_Consigne 1_
Dans quel journal Arnaud Hoedt a-t-il publié un article sur le pronom iel, d'après le texte sur ce pronom ?
_Consigne 2_
Résumez en deux phrases le texte sur le pronom iel.
_Consigne 3_
Poursuivez le texte sur le pronom iel à partir de l'endroit où il s'arrête.

_Texte à examiner_
_ _ _
En novembre 2021, la publication d’un mot dans la version en ligne du dictionnaire Le Petit Robert génère un débat virulent dans la société française. Il s’agit du pronom iel, qui répond au besoin de certaines personnes d’être désignées par une appellation non marquée en termes de genre. L’inclusion du mot dans le dictionnaire a vite été considérée comme une prise de position politique du Robert, ce qui a conduit cette innovation linguistique à devenir une question d’importance nationale. Arnaud Hoedt, linguiste de formation et connu, entre autres, par le podcast Tu parles ! sur France Inter et par son spectacle-conférence La faute de l’orthographe, qu’il a réalisés avec son collègue Jérôme Piron, s’est également penché sur la question dans un article pour Libération, intitulé ‘Highway to iel’. Le 13 décembre, j’ai lui ai posé quelques questions sur le thème qui a défrayé la chronique française.
Pour commencer, pourriez-vous nous expliquer le sens de ce pronom?
Iel est un pronom qui a été développé dans les milieux où les personnes non-binaires voulaient posséderun pronom afin de pouvoir affirmer leur présence dans la langue et dans la grammaire. Ces personnes voulaient être désignées par autre chose que ‘il’ ou ‘elle’, qui, évidemment, assignent un genre à la personne. Elles se sont notamment inspirées de phénomènes qui existaient déjà aux États-Unis, avec un pronom qui reprenait les deux genres, ou qui ne marque pas de genre [they, red.].
_ _ _
Images rendues avec leur texte source
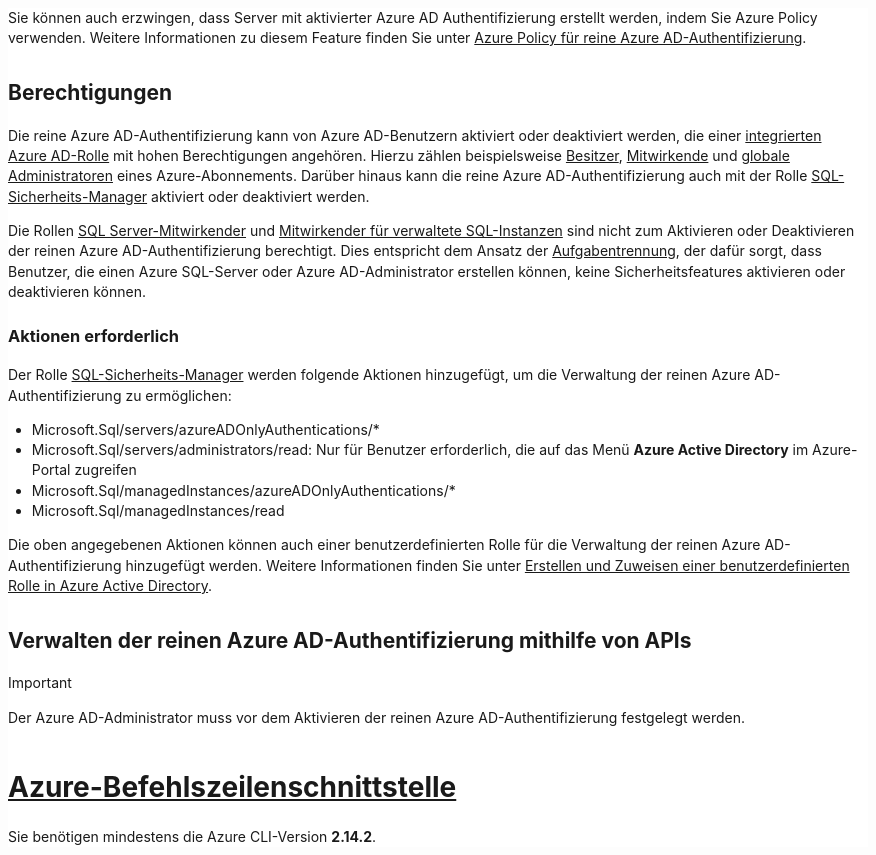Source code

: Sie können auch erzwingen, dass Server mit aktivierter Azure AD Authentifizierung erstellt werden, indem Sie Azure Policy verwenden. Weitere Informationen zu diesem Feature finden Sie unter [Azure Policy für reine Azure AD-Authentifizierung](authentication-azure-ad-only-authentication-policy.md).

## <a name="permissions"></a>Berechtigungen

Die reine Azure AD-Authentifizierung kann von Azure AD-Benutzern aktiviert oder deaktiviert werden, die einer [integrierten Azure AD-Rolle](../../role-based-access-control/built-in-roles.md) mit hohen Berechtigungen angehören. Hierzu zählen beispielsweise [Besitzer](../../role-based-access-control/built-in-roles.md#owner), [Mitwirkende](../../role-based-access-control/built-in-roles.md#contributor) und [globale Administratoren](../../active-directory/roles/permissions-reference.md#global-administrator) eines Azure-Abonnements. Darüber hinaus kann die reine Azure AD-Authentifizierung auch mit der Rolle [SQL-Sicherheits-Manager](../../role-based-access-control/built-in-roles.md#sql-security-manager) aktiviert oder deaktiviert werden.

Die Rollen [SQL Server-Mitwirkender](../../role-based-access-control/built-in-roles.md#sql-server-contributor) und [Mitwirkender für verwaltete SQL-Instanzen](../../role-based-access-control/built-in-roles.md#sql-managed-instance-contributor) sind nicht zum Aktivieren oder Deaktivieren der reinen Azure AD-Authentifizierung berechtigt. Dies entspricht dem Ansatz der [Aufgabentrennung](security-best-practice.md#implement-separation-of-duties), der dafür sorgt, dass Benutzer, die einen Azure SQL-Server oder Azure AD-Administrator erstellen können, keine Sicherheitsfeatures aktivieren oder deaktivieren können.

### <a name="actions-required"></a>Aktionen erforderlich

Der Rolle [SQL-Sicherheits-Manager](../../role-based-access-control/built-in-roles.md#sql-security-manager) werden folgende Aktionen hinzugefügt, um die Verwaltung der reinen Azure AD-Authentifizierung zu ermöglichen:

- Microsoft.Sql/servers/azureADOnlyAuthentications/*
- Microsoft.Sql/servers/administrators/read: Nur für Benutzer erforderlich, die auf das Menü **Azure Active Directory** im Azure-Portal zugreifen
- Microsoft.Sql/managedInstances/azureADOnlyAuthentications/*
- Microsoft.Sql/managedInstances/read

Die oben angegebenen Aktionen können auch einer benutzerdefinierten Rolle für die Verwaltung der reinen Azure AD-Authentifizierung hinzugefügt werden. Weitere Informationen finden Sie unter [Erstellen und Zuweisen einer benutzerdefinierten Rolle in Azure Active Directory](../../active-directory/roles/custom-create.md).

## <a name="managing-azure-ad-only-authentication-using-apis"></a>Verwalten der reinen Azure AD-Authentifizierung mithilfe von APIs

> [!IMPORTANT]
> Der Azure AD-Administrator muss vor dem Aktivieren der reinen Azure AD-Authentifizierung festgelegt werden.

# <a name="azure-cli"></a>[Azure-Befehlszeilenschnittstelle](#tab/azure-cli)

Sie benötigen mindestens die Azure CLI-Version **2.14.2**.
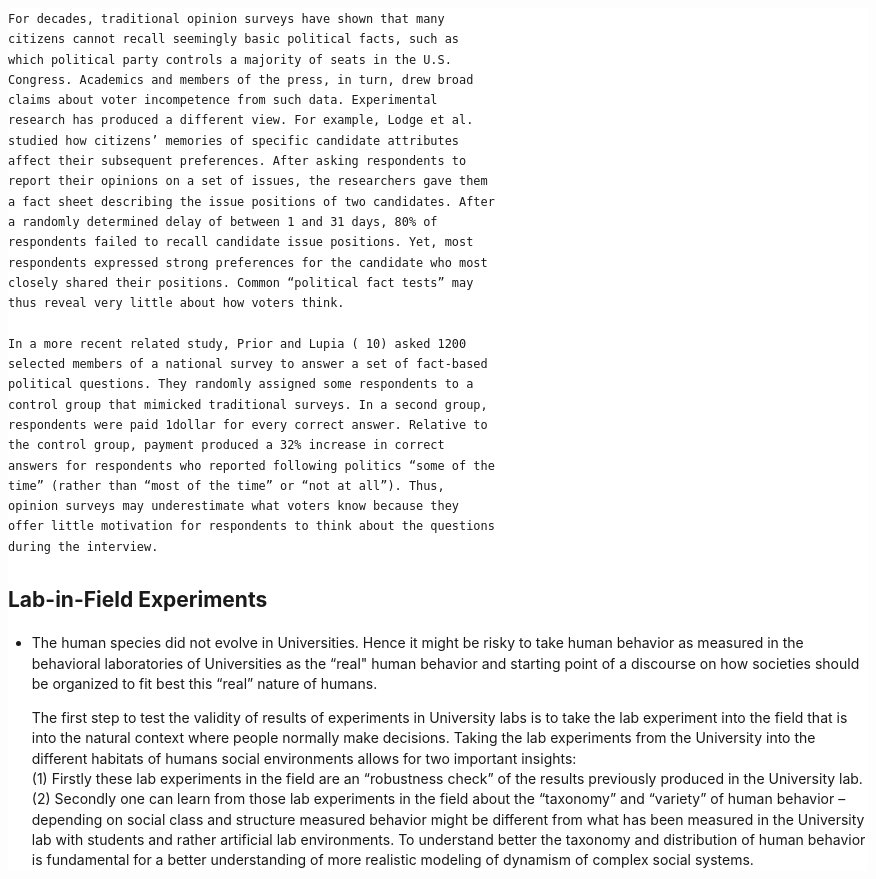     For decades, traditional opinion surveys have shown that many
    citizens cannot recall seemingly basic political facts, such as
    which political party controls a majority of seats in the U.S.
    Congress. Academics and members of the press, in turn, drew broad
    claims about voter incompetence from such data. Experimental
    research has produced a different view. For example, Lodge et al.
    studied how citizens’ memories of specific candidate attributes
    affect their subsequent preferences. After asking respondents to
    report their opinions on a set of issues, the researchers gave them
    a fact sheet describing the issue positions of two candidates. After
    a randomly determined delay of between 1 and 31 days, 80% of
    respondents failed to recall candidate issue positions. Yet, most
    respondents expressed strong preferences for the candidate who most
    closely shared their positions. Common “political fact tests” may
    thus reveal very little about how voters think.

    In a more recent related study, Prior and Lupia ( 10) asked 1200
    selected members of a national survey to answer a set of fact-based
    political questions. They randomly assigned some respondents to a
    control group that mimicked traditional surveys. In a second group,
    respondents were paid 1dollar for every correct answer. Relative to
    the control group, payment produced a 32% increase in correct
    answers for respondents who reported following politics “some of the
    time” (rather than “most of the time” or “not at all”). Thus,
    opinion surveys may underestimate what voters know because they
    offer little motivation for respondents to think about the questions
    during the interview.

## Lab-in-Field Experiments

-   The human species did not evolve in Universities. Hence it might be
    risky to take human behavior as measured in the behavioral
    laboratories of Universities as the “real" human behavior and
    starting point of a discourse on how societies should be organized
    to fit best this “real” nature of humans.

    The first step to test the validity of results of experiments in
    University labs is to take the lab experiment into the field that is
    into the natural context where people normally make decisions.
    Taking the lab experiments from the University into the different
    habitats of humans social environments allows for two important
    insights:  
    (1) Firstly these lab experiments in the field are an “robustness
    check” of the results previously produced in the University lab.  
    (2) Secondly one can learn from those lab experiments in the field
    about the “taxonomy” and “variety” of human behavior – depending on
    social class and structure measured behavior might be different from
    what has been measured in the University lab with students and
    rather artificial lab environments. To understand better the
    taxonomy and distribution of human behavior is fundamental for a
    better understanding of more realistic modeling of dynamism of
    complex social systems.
_ _ _
_Corrigé 1_
Dans Libération, avec un article intitulé « Highway to iel ».

_Corrigé 2_
En novembre 2021, l'entrée du pronom iel dans la version en ligne du Petit Robert a déclenché en France un vif débat, car elle a été perçue comme une prise de position politique du dictionnaire. Interrogé le 13 décembre, le linguiste Arnaud Hoedt explique que ce pronom vient de milieux où des personnes non-binaires voulaient être désignées autrement que par « il » ou « elle », en s'inspirant de pronoms déjà en usage aux États-Unis.

_Corrigé 3_
Comment ce pronom a-t-il fait son apparition dans le Petit Robert ?
Le Robert a découvert qu’on utilisait de plus en plus, notamment sur les réseaux et en ligne – moins dans les textes imprimés – le pronom iel pour désigner des personnes non-binaires et le dictionnaire a fait son travail, c’est-à-dire qu’il a attesté de l’existence de ce pronom sans nécessairement prendre une position politique à ce sujet. Pourtant, cette idée a été avancée par des journaux et des médias, essentiellement de droite, pour relancer à nouveau un débat sur la langue française comme ‘vecteur d’identité nationale’- débat qui est omniprésent aujourd’hui dans les médias français. Donc le pronom iel est à la fois une tout petite chose, et en même temps un élément linguistique important pour les personnes qui ont besoin d’être représentées différemment dans la langue. Cependant, ce phénomène a été médiatiquement survalorisé, de sorte qu’aujourd’hui tout le monde connaît ce pronom, alors que personne ne le connaissait il y a quelques semaines à peine.
En tant que locuteur natif, vous n’avez pas forcément entendu parler de ce pronom avant son apparition dans le Petit Robert ?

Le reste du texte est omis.